- Developer: Fictiorama Studios
- Publisher: Alawar Premium
- Platforms: Microsoft Windows, iOS, Apple TV, PlayStation 4, Nintendo Switch
- Release: Microsoft Windows 24 October 2018 iOS, Apple TV 24 July 2019 PlayStation 4 24 September 2020
- Genres: Adventure, life simulation
- Mode: Single-player

= Do Not Feed the Monkeys =

2018 adventure simulation video game

Do Not Feed the Monkeys is a 2018 adventure and life simulation video game developed by the Fictiorama Studios and published by Alawar Premium for Windows and PlayStation 4.

==Gameplay==
Do Not Feed the Monkeys casts the player as a spy who monitors multiple live video feeds via an in-game desktop computer. The player gathers information about people and objects caught on these feeds, while managing life simulation elements such as the player character's health and apartment rent. Although the player is told not to interact with the people under surveillance, it is possible to do so, which provides bonuses but endangers the player character.

==Development==
Spanish company Fictiorama conceived Do Not Feed the Monkeys around the time that it completed its debut game, Dead Synchronicity. Hoping to explore the concept of voyeurism, the team drew inspiration from the film Rear Window and the website Insecam, which allows users to view unsecure surveillance camera footage from around the world. According to Fictiorama's Luis Oliván, the company's chief goal with Do Not Feed the Monkeys was player immersion coupled with a sense of agency. Nevertheless, the game also provides social commentary on issues related to mass surveillance and social media.

==Reception==
Do Not Feed the Monkey received a "Generally favorable" score on Metacritic with an average score of 77 based on 18 reviews.

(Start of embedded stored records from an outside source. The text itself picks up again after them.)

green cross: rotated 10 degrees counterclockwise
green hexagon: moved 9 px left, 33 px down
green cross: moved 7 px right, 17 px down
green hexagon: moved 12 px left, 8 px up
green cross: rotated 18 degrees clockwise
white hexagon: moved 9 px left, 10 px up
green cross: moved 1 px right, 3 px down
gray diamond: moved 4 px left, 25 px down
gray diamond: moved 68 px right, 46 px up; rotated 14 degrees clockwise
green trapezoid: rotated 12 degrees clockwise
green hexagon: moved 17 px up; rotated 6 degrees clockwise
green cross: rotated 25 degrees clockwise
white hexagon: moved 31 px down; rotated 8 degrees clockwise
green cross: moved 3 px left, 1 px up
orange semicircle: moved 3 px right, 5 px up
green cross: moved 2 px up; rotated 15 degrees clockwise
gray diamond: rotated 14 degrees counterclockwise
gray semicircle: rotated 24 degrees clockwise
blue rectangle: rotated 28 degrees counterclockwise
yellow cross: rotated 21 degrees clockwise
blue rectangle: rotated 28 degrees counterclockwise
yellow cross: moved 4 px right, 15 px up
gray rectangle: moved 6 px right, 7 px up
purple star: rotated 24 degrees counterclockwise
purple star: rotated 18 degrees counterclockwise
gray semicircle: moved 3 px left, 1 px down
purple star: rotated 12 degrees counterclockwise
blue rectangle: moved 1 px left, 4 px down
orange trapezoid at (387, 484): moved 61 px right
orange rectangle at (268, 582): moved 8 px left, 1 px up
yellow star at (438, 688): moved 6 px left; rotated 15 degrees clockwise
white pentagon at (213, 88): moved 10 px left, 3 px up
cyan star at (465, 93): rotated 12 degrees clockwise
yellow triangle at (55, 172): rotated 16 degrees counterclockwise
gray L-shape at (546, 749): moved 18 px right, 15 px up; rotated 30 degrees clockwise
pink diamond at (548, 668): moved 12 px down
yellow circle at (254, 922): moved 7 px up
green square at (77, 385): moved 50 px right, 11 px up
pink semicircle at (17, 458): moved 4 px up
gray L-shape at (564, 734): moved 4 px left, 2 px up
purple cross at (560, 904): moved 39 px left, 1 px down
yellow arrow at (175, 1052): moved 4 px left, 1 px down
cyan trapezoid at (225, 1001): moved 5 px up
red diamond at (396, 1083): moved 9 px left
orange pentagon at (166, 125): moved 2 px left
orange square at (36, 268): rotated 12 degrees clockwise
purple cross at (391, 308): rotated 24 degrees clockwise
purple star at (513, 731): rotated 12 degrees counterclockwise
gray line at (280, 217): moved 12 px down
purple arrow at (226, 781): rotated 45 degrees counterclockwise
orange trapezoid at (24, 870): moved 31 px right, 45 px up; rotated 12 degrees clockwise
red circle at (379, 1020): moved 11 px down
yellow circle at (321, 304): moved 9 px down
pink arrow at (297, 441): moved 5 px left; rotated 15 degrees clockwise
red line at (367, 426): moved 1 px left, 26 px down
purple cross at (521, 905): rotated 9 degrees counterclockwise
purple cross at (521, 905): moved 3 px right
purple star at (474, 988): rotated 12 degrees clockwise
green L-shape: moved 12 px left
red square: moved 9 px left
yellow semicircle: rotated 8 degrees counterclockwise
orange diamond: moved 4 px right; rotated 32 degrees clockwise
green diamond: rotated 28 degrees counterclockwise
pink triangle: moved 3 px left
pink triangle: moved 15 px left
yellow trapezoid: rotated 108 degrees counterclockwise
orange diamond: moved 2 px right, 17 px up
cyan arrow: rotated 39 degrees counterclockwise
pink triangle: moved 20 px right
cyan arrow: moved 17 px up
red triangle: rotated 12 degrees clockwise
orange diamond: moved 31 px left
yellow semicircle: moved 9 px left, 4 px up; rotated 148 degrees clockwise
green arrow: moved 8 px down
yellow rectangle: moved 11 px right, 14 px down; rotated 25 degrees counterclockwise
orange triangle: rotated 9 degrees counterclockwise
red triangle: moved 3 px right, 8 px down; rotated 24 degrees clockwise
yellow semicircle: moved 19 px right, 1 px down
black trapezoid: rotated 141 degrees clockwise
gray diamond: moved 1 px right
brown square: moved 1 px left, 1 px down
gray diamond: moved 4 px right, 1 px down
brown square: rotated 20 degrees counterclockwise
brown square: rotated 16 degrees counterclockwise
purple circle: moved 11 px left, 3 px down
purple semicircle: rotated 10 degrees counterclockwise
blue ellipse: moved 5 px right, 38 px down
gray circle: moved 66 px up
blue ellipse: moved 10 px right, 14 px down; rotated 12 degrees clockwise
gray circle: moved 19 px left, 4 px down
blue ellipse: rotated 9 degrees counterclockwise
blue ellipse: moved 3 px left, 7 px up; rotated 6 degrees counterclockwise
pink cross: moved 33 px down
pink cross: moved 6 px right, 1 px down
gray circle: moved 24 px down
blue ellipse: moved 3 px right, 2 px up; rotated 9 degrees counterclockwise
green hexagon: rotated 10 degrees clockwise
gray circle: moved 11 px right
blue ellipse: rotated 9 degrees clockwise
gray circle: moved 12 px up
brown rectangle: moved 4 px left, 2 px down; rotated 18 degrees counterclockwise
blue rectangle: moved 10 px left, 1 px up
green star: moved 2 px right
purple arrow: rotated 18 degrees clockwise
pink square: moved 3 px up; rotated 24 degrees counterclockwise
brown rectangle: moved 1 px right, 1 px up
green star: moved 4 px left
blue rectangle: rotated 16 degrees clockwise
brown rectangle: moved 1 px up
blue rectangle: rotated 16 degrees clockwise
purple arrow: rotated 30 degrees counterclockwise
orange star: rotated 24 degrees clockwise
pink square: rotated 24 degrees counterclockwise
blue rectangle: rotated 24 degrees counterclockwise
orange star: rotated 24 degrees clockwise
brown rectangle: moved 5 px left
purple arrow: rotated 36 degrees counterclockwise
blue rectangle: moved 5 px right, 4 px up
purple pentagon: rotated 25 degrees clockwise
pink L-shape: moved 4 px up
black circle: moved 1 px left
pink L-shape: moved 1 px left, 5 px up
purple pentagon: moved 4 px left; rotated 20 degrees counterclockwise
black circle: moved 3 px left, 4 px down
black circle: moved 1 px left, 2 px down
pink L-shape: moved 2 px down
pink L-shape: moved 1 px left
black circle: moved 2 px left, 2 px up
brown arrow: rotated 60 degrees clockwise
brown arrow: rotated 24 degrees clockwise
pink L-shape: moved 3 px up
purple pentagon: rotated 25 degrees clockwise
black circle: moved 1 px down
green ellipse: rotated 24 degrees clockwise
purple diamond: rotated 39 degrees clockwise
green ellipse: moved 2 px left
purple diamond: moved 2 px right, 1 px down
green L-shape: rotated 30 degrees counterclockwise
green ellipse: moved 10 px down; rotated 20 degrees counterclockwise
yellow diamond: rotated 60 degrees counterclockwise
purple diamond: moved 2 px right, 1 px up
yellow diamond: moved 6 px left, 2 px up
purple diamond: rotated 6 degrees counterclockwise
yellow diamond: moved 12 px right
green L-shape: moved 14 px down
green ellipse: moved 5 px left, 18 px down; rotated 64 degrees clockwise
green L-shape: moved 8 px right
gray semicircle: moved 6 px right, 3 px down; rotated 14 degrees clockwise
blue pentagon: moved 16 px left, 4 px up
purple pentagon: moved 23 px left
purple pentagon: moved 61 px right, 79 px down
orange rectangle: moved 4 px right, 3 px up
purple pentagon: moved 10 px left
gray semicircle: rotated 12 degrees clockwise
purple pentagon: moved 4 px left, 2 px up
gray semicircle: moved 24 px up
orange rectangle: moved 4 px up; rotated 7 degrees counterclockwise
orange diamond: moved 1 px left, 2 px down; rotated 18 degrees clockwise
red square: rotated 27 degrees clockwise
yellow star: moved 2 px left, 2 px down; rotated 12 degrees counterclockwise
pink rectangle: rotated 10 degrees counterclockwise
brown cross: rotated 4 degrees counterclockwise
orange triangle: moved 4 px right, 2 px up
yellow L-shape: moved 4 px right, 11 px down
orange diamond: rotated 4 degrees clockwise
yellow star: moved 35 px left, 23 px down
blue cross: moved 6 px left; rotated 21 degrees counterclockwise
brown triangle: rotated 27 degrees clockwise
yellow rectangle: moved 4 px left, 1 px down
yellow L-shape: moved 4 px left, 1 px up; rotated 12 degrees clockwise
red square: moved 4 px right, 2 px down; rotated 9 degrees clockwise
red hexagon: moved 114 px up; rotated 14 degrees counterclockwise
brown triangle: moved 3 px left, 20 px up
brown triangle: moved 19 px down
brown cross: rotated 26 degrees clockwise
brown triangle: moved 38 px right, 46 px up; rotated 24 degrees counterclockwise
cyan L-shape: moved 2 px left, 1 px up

Do Not Feed the Monkeys was nominated for three awards at the 2019 Independent Games Festival, including the Seumas McNally Grand Prize. HobbyConsolas named it one of 2018's best Spanish-made games, and Edge España nominated it for the magazine's "Spanish Video Game of the Year" award, although the game lost to The Red Strings Club. Edge Españas editors similarly nominated Fictiorama as their pick for 2018's best Spanish game developer, a distinction that ultimately went to Nomada Studio for its work on Gris. The game also won the award for "Best FS Play" at the 2018 Titanium Awards; in addition, it was nominated for "Independent Creator" at the 2020 Webby Awards.